DataFrame operations
Let us now discuss using DataFrame
with a practical example, using the IMDB movie dataset.
Assumming you have downloaded IMDB-Movie-Data.csv
to your current directory, let us try reading the CSV file as a DataFrame
. We will also use the column “Rank” as the index.
df = pd.read_csv("IMDB-Movie-Data.csv", index_col="Rank")
You can use DataFrame
’s .head(N)
method to read the first N
rows (default is 5).
print(df.head())
## Title Genre ... Revenue (Millions) Metascore
## Rank ...
## 1 Guardians of the Galaxy Action,Adventure,Sci-Fi ... 333.13 76.0
## 2 Prometheus Adventure,Mystery,Sci-Fi ... 126.46 65.0
## 3 Split Horror,Thriller ... 138.12 62.0
## 4 Sing Animation,Comedy,Family ... 270.32 59.0
## 5 Suicide Squad Action,Adventure,Fantasy ... 325.02 40.0
##
## [5 rows x 11 columns]
print(df.head(3))
## Title Genre ... Revenue (Millions) Metascore
## Rank ...
## 1 Guardians of the Galaxy Action,Adventure,Sci-Fi ... 333.13 76.0
## 2 Prometheus Adventure,Mystery,Sci-Fi ... 126.46 65.0
## 3 Split Horror,Thriller ... 138.12 62.0
##
## [3 rows x 11 columns]
You can also use another column as the index. Let’s use “Title” this time!

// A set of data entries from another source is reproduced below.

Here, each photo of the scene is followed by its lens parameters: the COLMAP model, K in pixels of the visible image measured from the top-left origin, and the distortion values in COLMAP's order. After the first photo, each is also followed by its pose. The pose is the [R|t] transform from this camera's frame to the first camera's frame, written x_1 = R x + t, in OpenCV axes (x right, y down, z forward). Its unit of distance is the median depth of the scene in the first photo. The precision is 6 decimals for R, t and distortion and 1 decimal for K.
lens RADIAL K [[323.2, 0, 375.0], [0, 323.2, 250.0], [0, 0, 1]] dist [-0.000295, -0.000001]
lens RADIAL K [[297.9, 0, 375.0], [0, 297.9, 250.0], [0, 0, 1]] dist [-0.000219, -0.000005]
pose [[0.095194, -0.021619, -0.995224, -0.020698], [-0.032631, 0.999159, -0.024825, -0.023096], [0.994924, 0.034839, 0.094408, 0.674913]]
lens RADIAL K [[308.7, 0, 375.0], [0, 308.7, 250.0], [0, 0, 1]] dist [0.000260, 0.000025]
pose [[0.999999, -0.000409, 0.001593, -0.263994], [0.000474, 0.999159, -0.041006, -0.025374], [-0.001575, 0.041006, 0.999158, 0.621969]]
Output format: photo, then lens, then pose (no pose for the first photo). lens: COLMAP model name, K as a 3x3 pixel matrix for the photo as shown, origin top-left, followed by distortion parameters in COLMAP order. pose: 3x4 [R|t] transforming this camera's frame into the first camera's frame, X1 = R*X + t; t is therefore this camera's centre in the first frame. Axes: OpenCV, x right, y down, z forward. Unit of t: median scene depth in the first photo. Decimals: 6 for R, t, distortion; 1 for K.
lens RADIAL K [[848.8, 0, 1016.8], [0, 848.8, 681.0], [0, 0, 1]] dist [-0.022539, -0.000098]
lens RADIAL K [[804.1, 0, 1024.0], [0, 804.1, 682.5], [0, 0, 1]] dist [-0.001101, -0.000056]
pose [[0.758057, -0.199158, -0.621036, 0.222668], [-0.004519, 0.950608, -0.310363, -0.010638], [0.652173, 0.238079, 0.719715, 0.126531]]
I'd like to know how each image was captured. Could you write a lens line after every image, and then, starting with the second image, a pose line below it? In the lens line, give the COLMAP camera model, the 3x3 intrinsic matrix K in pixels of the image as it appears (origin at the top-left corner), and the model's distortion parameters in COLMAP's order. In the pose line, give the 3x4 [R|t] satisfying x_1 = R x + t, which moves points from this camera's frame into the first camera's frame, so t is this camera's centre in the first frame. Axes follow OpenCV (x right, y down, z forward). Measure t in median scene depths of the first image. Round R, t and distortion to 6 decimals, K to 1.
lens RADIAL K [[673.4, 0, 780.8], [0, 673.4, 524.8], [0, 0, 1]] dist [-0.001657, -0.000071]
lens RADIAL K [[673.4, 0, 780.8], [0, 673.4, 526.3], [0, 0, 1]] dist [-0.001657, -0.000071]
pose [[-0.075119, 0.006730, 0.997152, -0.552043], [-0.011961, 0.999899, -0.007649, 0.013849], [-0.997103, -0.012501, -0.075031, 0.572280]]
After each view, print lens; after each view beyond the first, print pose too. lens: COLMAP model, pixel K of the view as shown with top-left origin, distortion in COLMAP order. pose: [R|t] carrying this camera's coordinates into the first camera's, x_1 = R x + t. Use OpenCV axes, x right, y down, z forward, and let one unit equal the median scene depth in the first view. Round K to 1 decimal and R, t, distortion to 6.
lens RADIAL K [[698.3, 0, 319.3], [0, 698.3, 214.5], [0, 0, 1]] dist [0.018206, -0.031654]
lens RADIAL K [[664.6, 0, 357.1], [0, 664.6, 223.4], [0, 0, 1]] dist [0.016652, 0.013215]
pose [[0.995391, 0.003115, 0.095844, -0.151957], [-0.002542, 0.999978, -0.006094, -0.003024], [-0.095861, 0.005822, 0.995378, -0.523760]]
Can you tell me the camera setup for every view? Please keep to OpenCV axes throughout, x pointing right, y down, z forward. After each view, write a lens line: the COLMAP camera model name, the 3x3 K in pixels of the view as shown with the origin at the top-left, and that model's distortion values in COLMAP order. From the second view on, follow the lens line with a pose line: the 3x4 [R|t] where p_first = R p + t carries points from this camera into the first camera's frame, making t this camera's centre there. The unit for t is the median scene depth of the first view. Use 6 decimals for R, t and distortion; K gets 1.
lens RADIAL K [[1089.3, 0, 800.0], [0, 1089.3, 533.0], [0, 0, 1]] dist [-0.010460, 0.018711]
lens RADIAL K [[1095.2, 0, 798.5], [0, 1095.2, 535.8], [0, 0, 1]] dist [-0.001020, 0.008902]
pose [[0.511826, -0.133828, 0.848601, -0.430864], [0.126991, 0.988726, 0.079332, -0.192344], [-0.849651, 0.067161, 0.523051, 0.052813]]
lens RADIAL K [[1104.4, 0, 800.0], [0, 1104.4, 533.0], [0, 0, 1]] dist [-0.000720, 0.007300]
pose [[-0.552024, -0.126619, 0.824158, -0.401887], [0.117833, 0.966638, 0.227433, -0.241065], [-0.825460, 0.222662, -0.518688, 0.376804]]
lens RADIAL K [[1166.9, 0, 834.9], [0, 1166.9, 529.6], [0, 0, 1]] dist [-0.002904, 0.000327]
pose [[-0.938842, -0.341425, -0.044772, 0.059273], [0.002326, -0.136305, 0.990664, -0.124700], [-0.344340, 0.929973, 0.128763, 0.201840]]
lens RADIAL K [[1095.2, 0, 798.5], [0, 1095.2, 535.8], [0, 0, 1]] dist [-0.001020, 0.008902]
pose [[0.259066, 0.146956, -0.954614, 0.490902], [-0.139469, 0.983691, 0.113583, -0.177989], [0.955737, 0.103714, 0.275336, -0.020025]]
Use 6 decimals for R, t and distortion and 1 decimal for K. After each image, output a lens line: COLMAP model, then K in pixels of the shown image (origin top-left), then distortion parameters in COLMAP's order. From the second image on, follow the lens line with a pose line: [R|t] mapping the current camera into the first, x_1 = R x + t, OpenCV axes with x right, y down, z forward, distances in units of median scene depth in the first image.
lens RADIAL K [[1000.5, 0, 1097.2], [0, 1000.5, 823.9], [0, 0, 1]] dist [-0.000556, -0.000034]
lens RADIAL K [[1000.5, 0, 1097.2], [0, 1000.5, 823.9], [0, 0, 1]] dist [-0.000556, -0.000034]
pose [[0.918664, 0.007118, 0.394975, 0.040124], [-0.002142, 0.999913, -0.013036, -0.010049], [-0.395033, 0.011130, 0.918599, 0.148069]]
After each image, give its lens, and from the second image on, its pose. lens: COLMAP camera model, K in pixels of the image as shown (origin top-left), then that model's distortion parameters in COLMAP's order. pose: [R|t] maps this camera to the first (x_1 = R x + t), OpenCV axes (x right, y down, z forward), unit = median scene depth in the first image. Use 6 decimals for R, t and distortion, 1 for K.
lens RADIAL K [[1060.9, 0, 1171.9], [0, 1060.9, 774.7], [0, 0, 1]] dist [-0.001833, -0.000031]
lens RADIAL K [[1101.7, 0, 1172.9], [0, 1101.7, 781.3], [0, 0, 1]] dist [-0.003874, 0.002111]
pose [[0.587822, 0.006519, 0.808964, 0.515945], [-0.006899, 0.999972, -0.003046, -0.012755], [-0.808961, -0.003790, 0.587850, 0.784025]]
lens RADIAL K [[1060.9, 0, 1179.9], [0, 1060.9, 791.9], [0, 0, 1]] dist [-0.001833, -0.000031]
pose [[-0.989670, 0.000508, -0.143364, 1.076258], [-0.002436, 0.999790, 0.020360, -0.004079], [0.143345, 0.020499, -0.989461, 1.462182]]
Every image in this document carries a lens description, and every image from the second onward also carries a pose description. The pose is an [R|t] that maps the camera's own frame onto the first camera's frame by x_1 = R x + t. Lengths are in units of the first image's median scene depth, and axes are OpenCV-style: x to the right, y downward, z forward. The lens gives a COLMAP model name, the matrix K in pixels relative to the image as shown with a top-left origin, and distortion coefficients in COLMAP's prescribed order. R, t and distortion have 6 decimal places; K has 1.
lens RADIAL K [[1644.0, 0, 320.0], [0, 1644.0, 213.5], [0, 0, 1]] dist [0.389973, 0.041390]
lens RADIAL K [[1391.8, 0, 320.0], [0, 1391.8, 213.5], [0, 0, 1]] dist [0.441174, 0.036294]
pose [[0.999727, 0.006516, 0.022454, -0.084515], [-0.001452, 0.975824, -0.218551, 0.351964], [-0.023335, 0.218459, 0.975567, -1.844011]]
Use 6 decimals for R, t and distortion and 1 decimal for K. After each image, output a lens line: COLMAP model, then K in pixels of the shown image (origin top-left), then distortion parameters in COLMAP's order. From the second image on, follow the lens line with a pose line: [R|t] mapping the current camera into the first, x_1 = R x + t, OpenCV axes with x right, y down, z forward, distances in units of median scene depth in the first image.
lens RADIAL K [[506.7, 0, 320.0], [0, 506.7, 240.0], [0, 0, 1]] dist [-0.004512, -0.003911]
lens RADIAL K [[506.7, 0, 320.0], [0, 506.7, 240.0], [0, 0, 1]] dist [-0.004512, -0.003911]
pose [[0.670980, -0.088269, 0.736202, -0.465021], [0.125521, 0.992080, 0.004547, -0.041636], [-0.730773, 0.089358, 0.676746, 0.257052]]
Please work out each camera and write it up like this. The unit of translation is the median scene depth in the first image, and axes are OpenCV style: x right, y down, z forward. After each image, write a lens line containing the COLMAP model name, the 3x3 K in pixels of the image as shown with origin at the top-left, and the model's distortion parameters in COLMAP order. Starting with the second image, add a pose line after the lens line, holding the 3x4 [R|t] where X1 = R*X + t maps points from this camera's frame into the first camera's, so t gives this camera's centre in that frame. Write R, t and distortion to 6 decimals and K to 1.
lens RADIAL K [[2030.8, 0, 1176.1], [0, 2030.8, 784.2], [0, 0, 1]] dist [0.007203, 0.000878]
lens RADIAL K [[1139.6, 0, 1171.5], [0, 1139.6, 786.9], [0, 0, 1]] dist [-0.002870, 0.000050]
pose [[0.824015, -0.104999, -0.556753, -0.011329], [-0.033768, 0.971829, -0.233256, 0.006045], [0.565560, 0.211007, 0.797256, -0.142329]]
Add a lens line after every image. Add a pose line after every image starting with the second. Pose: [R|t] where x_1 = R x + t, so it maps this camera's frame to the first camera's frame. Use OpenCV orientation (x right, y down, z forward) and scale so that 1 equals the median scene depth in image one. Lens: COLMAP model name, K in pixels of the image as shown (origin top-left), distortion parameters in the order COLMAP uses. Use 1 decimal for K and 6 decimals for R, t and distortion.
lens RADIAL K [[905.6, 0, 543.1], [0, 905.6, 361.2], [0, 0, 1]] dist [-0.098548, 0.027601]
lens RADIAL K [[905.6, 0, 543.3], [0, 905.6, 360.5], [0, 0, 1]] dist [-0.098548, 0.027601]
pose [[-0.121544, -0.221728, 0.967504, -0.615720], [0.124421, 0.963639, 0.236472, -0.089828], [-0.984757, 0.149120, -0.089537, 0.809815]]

df = pd.read_csv("IMDB-Movie-Data.csv", index_col="Title")
print(df.head())
## Rank Genre ... Revenue (Millions) Metascore
## Title ...
## Guardians of the Galaxy 1 Action,Adventure,Sci-Fi ... 333.13 76.0
## Prometheus 2 Adventure,Mystery,Sci-Fi ... 126.46 65.0
## Split 3 Horror,Thriller ... 138.12 62.0
## Sing 4 Animation,Comedy,Family ... 270.32 59.0
## Suicide Squad 5 Action,Adventure,Fantasy ... 325.02 40.0
##
## [5 rows x 11 columns]
If you want to see the last N
rows, use the .tail()
method (N
defaults to 5).
print(df.tail(3))
## Rank Genre ... Revenue (Millions) Metascore
## Title ...
## Step Up 2: The Streets 998 Drama,Music,Romance ... 58.01 50.0
## Search Party 999 Adventure,Comedy ... NaN 22.0
## Nine Lives 1000 Comedy,Family,Fantasy ... 19.64 11.0
##
## [3 rows x 11 columns]
Obtaining information about DataFrame
The .info()
method will print out useful information about the DataFrame
.
df.info()
## <class 'pandas.core.frame.DataFrame'>
## Index: 1000 entries, Guardians of the Galaxy to Nine Lives
## Data columns (total 11 columns):
## # Column Non-Null Count Dtype
## --- ------ -------------- -----
## 0 Rank 1000 non-null int64
## 1 Genre 1000 non-null object
## 2 Description 1000 non-null object
## 3 Director 1000 non-null object
## 4 Actors 1000 non-null object
## 5 Year 1000 non-null int64
## 6 Runtime (Minutes) 1000 non-null int64
## 7 Rating 1000 non-null float64
## 8 Votes 1000 non-null int64
## 9 Revenue (Millions) 872 non-null float64
## 10 Metascore 936 non-null float64
## dtypes: float64(3), int64(4), object(4)
## memory usage: 93.8+ KB
DataFrame’s .shape
and .size
attributes act just like NumPy array’s.
print(df.shape) ## (1000, 11)
print(df.size) ## 11000
The .values
attribute returns the data as a NumPy array.
type(df.values) ## <class 'numpy.ndarray'>
print(df.values) ## Too many values to display here! Try it yourself!